[Source extract]:
*****

Pages

Tuesday, May 10, 2016

CENTCOM intel officer fired for cursing after exposing cooked ISIS intelligence


CENTCOM intel officer fired for cursing after exposing cooked ISIS intelligence
If you've been following this story about how the CENTCOM intelligence office cooked the books to downplay the growth and threat represented by the Islamic State, the latest on the scandal takes on a surreal quality. 
Carolyn Stewart, an army officer who helped identify ISIS targets, was fired for cursing twice in the course of a year. Stewart was one of the intelligence officers who helped expose CENTCOM's effort to alter intelligence reports to match public statements on ISIS coming from the White House. 
At the center of the controversy is the top civilian in CENTCOM intelligence whom the army inspector general is looking at as one of the primary culprits in the scandal. Daily Beast: 
The woman at the center of the case makes a now-familiar allegation: that the same military officials who cherry-picked information about the ISIS war and downplayed the terror group’s rising threat also selectively picked information about her.

*****

[Data excerpts]:

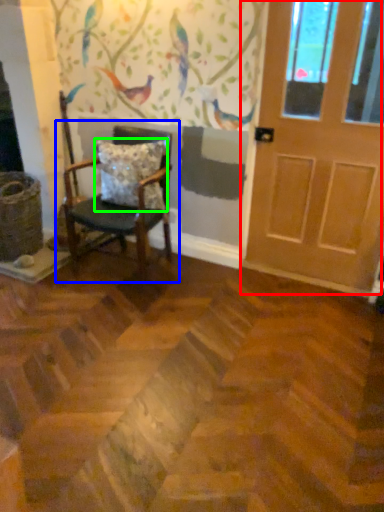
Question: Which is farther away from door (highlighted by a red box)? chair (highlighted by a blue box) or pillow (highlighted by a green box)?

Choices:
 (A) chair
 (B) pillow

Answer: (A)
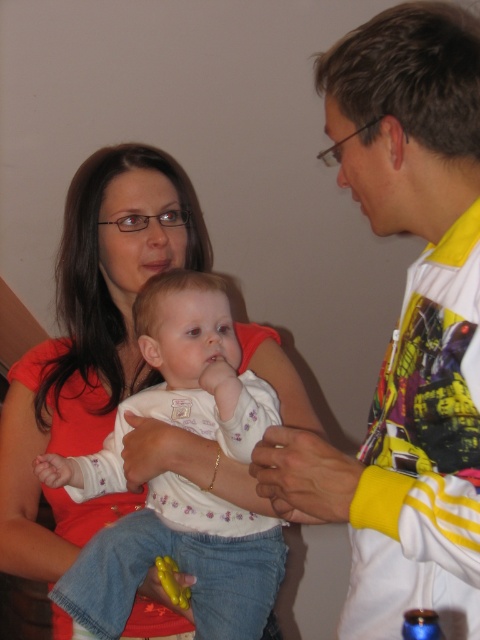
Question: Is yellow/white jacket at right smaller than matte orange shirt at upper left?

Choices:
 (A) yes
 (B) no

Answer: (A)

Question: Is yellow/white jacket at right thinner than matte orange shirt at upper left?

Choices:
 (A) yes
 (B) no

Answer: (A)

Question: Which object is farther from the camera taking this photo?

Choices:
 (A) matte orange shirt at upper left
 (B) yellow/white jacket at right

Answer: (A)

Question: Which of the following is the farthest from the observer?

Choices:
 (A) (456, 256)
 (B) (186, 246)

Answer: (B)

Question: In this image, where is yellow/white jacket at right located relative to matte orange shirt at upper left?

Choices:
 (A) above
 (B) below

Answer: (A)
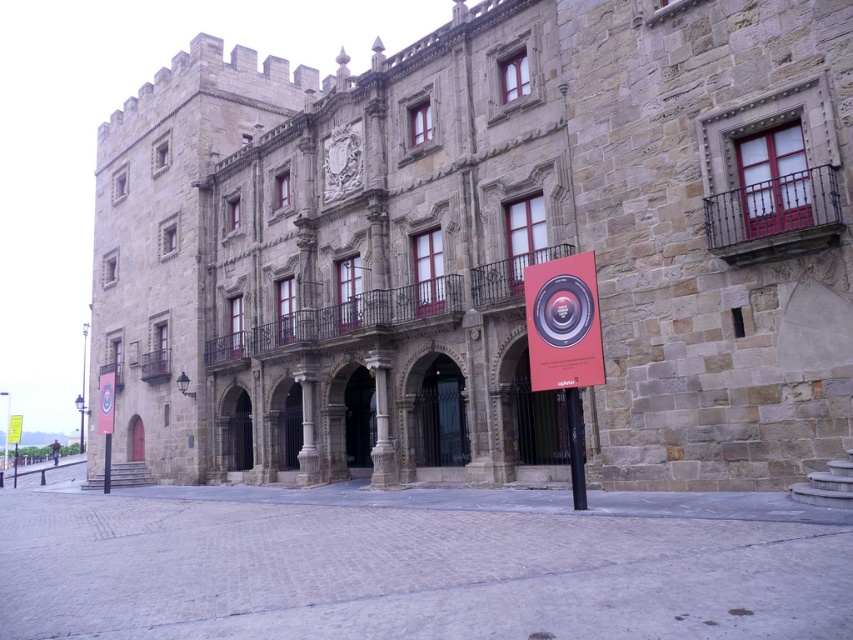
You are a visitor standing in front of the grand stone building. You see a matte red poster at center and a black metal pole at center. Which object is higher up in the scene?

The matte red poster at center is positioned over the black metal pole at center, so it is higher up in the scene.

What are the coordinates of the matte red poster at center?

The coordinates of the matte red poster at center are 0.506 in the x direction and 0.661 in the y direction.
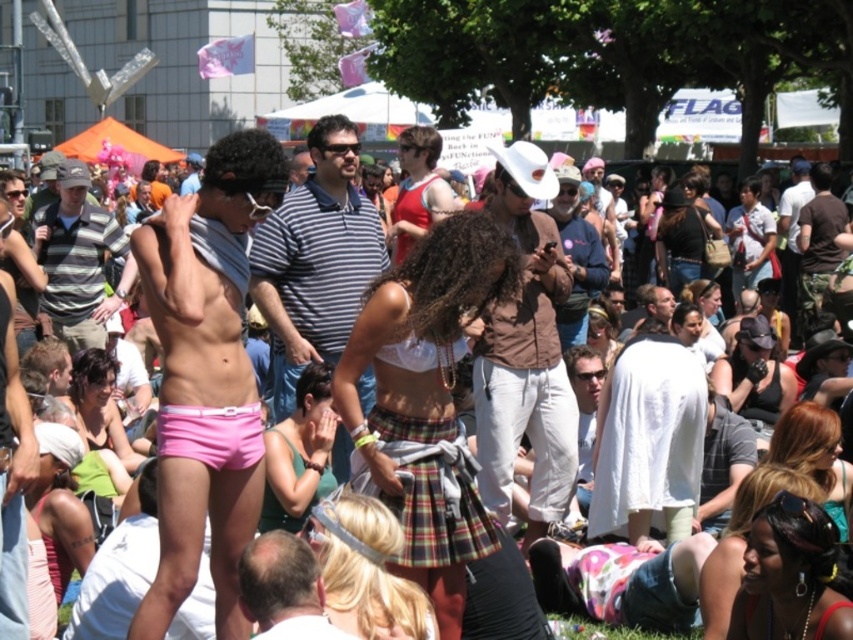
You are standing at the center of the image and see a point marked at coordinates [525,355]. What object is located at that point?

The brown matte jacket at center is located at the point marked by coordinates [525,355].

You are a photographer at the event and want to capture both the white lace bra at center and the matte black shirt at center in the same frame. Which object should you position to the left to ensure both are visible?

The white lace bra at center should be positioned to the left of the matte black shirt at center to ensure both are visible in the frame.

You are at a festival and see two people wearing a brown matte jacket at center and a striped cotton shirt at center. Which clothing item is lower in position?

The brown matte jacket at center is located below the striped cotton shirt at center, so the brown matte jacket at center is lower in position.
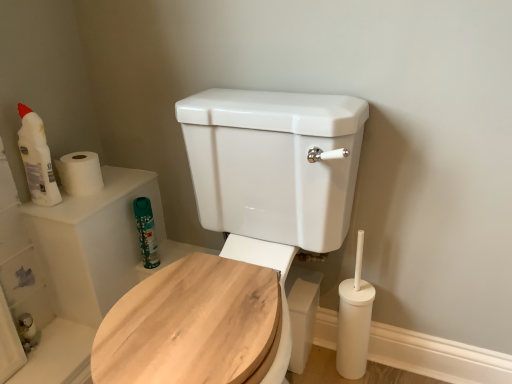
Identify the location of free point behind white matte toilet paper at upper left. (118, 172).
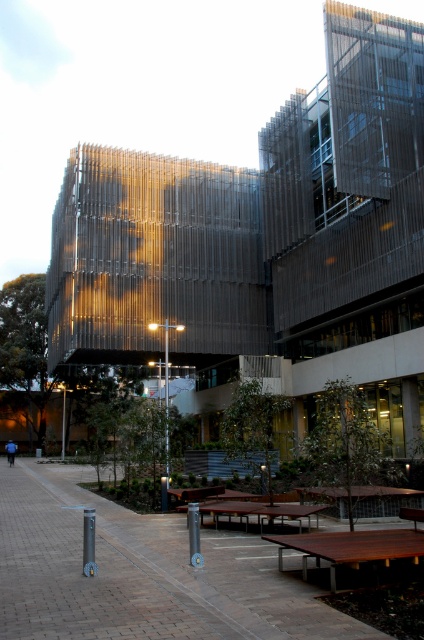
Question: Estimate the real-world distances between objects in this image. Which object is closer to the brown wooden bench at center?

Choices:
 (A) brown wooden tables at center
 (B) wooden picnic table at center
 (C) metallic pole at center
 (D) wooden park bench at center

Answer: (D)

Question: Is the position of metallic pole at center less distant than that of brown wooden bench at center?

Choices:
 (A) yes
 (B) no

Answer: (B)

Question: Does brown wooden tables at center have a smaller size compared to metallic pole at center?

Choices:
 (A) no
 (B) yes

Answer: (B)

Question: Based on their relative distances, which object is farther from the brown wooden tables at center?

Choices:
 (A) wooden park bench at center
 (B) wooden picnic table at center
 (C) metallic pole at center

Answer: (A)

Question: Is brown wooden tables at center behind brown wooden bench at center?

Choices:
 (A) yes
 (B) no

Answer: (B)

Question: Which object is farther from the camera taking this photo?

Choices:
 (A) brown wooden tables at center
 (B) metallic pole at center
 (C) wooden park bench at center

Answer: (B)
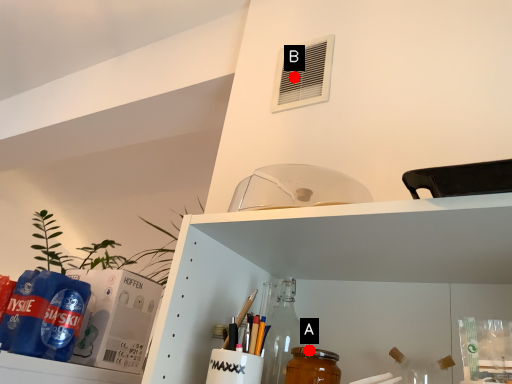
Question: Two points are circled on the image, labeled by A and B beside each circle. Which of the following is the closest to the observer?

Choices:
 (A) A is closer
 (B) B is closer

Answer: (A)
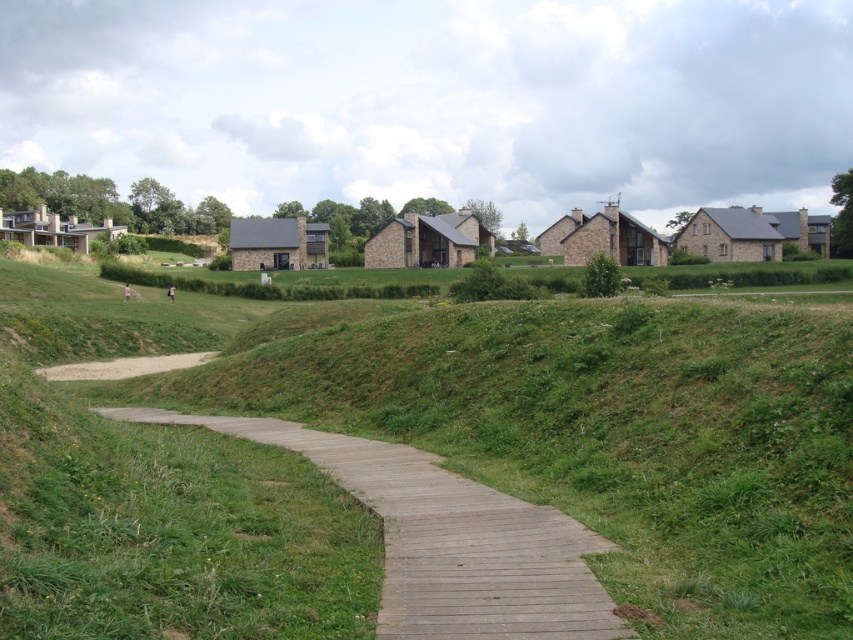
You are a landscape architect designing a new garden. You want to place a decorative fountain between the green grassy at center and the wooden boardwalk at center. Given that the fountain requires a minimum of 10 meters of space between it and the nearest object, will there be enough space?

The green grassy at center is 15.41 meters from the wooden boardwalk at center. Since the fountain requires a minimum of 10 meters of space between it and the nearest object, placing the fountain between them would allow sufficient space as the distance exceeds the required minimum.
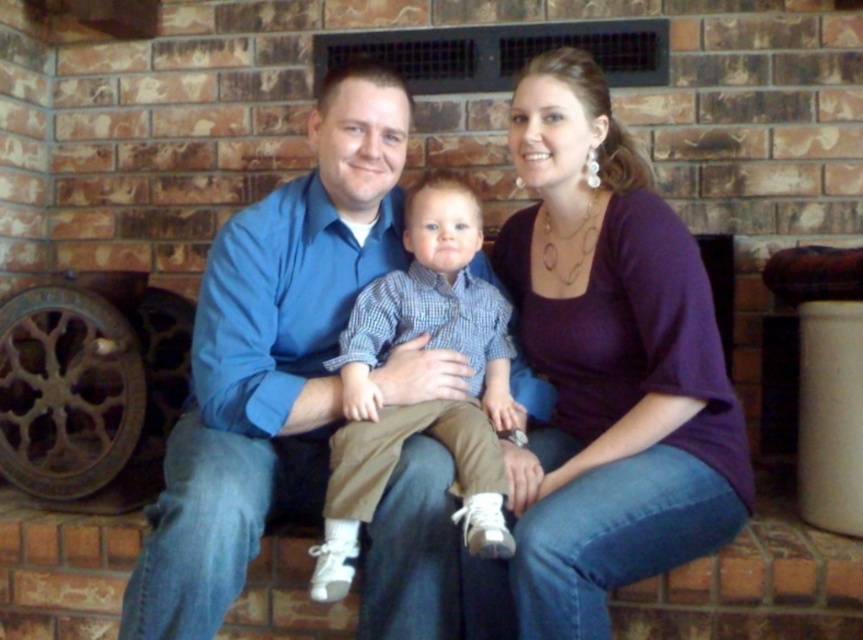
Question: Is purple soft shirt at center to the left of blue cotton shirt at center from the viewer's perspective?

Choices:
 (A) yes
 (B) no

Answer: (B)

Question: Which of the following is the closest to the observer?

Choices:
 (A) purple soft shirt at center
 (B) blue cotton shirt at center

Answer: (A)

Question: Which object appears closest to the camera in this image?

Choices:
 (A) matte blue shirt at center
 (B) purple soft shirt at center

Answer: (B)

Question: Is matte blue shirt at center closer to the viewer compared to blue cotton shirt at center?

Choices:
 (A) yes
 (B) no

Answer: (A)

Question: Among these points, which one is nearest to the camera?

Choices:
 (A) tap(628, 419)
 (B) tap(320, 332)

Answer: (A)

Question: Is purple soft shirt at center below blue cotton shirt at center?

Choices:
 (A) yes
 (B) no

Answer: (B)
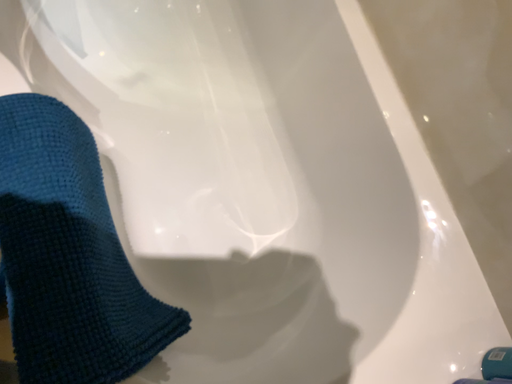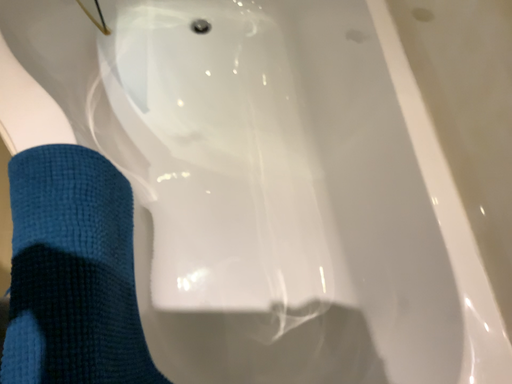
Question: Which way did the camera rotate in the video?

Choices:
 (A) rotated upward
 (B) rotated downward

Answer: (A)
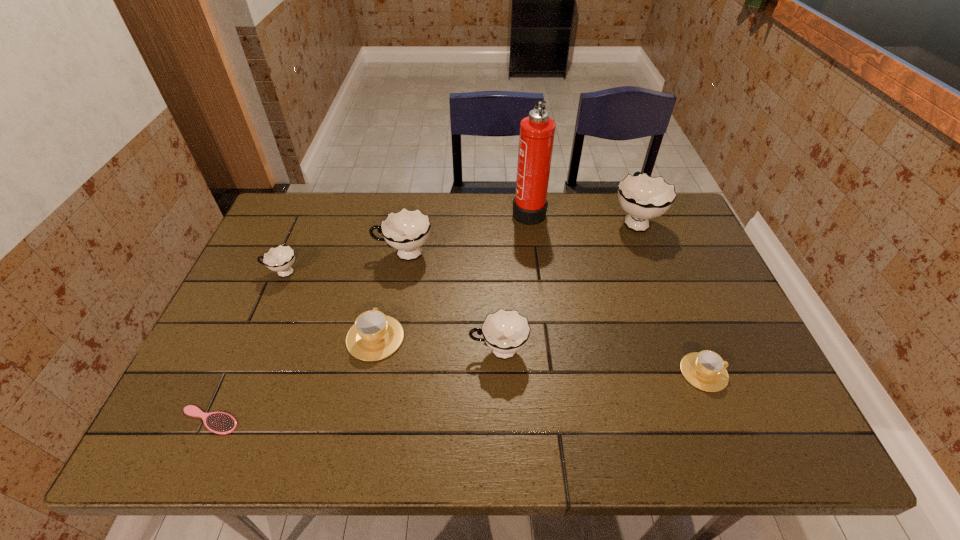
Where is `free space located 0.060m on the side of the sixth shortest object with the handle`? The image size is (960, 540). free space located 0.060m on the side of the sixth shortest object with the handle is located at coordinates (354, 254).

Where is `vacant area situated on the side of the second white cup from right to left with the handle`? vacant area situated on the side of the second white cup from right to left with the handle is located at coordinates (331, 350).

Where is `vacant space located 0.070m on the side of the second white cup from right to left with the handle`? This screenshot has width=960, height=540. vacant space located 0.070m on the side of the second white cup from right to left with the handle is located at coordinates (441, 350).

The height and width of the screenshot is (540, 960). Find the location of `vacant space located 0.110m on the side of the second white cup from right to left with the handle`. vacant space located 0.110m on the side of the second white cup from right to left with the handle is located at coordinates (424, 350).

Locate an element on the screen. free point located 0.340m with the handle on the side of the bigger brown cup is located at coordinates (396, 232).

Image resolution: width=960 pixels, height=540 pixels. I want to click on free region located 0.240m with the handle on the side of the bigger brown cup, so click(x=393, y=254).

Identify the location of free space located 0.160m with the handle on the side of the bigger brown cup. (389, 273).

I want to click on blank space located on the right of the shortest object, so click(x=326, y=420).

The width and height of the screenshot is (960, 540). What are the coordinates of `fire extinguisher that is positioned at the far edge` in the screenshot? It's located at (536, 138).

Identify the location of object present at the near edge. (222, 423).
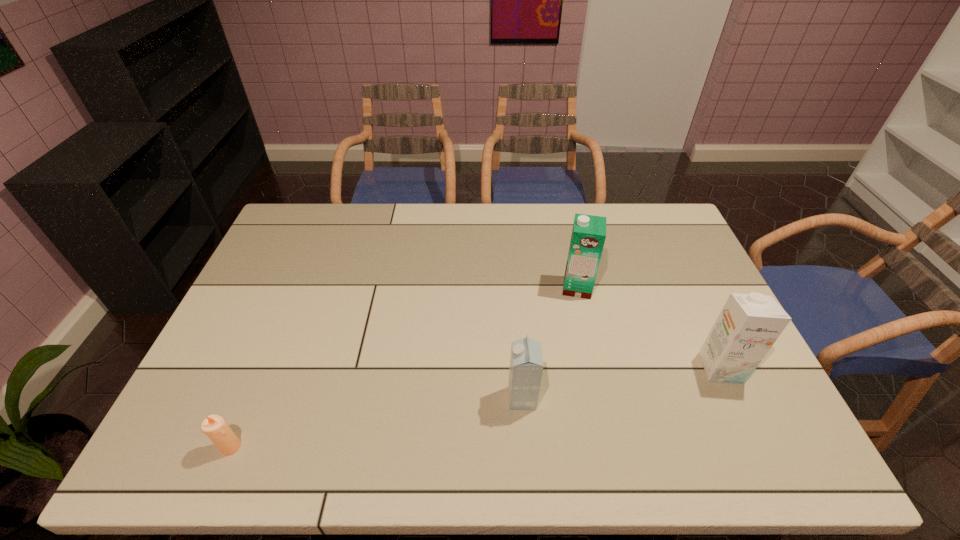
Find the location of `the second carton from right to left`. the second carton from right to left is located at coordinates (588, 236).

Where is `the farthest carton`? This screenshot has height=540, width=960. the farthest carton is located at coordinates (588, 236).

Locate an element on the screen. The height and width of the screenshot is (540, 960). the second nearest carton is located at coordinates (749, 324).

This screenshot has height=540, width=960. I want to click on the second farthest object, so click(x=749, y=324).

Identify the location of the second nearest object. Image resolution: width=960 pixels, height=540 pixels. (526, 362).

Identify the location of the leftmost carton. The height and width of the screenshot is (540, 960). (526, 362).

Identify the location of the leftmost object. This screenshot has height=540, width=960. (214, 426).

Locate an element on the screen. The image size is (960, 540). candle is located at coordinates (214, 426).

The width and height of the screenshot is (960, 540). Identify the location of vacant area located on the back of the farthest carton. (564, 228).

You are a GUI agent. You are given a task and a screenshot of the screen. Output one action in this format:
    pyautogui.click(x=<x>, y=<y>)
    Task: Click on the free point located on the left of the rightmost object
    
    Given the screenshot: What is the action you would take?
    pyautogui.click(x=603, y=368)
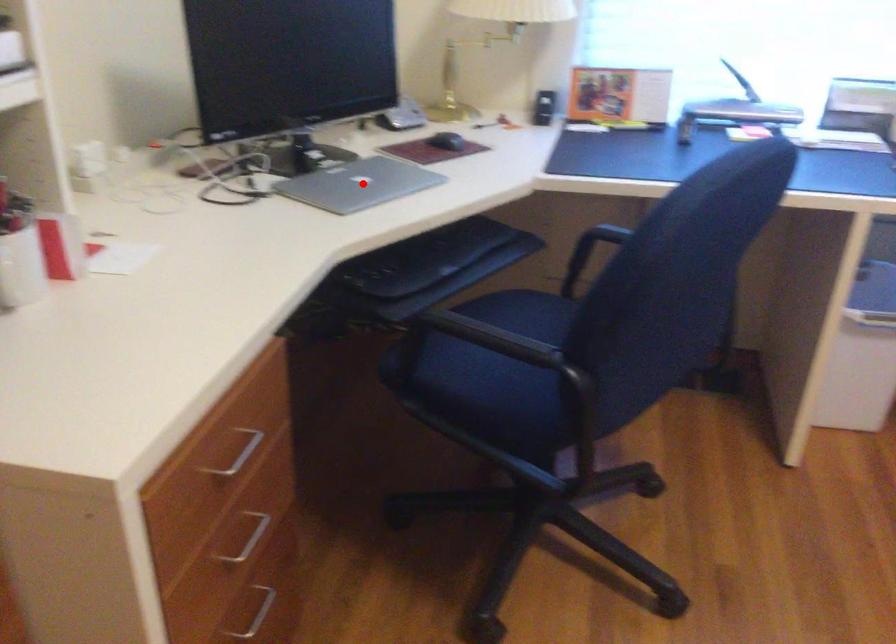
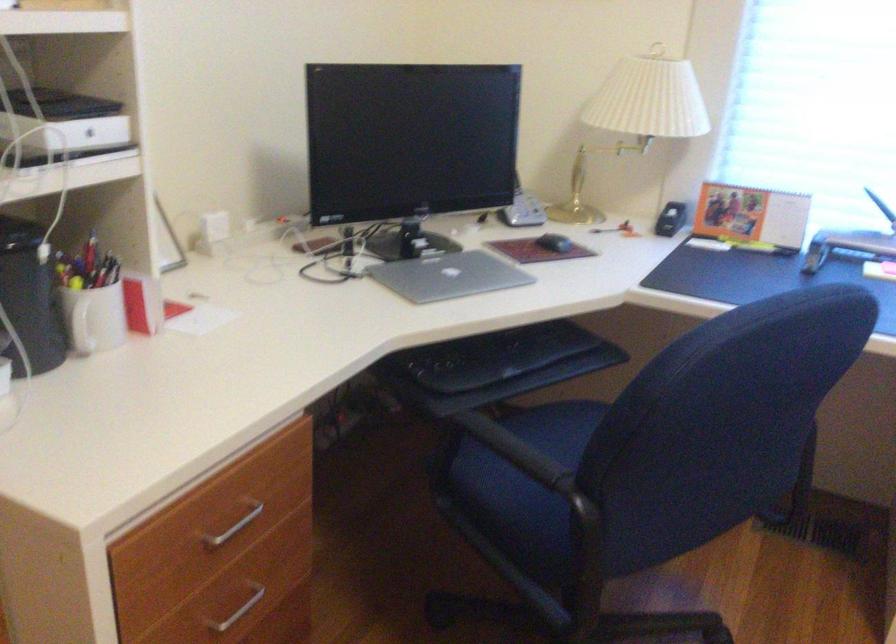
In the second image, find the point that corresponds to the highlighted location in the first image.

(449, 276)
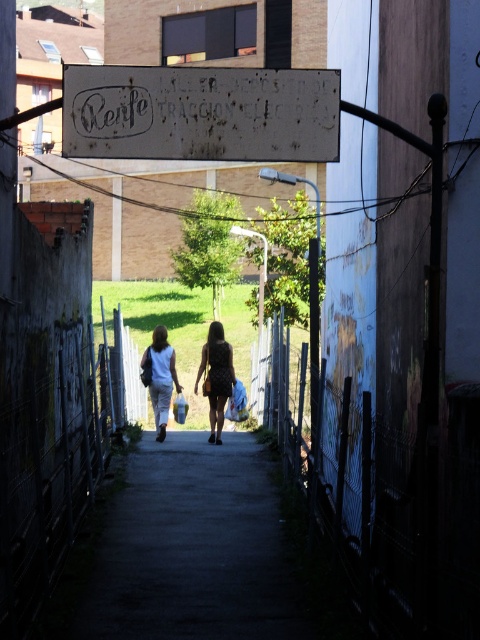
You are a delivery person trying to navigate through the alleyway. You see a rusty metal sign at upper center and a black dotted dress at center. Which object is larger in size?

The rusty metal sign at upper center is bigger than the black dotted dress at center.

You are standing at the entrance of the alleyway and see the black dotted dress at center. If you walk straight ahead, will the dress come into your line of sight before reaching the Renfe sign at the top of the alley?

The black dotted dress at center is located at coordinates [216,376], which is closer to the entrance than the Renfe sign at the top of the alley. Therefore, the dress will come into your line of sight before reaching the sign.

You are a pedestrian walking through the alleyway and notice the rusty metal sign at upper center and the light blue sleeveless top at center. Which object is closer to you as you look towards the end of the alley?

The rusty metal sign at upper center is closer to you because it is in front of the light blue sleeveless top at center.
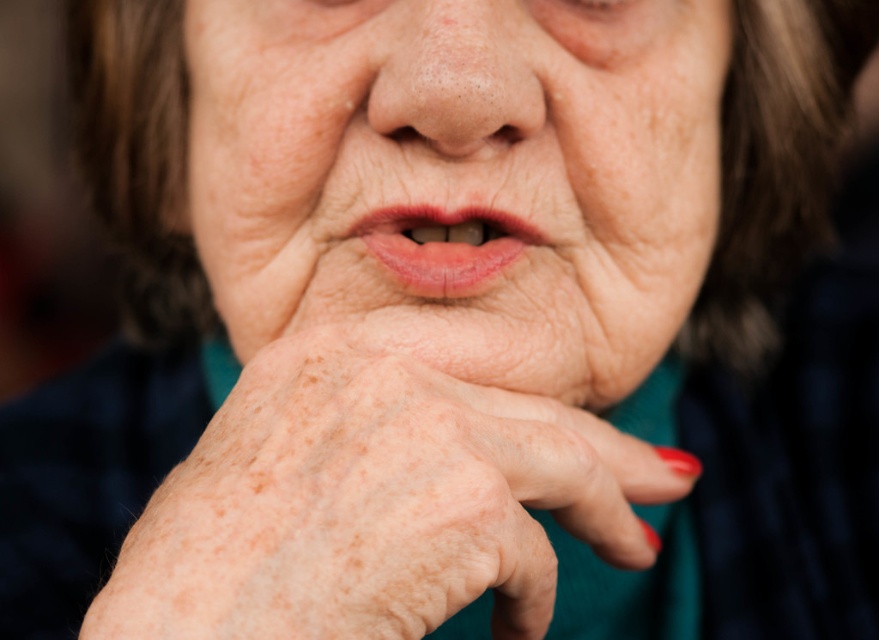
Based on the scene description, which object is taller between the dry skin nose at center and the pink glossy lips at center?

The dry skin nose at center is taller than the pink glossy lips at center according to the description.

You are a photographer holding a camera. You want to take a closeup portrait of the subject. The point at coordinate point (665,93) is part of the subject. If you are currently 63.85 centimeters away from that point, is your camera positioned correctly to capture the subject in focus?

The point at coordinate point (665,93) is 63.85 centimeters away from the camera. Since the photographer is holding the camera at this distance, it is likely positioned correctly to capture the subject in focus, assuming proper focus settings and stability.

*****

[Prompt A]: From the blog post about the CENTCOM intelligence scandal, quote the passage starting with "Carolyn Stewart, an" and going on through "the White House.".
[Prompt B]: Translate this sentence from the post about the CENTCOM intelligence officer into Spanish: "The woman at the center of the case makes a now-familiar allegation: that the same military officials who cherry-picked information about the ISIS war and downplayed the terror group's rising threat also selectively picked information about her."
[Prompt C]: Carry on writing the post about the CENTCOM intelligence officer fired for cursing, picking up after its last sentence.

[Response A]:
Carolyn Stewart, an army officer who helped identify ISIS targets, was fired for cursing twice in the course of a year. Stewart was one of the intelligence officers who helped expose CENTCOM's effort to alter intelligence reports to match public statements on ISIS coming from the White House.

[Response B]: La mujer en el centro del caso hace una acusación ya conocida: que los mismos funcionarios militares que seleccionaron a conveniencia la información sobre la guerra contra ISIS y restaron importancia a la creciente amenaza del grupo terrorista también escogieron de forma selectiva la información sobre ella.

[Response C]:
The Pentagon inspector general now is investigating whether CENTCOM officials, including Ryckman, watered down assessments on the rising jihadist threat to comport with the White House. 
The woman at the center of the controversy in this case, Carolyn Stewart, is a small person with a big voice. The Army veteran seemingly is demure at first glance, with shoulder-length light brown hair. But as soon as she speaks, it is clear she is not afraid to say exactly what she thinks. 
She repeatedly prodded her lawyer throughout the day-long hearing about which questions to ask, which evidence to present, and which details to point out in her favor.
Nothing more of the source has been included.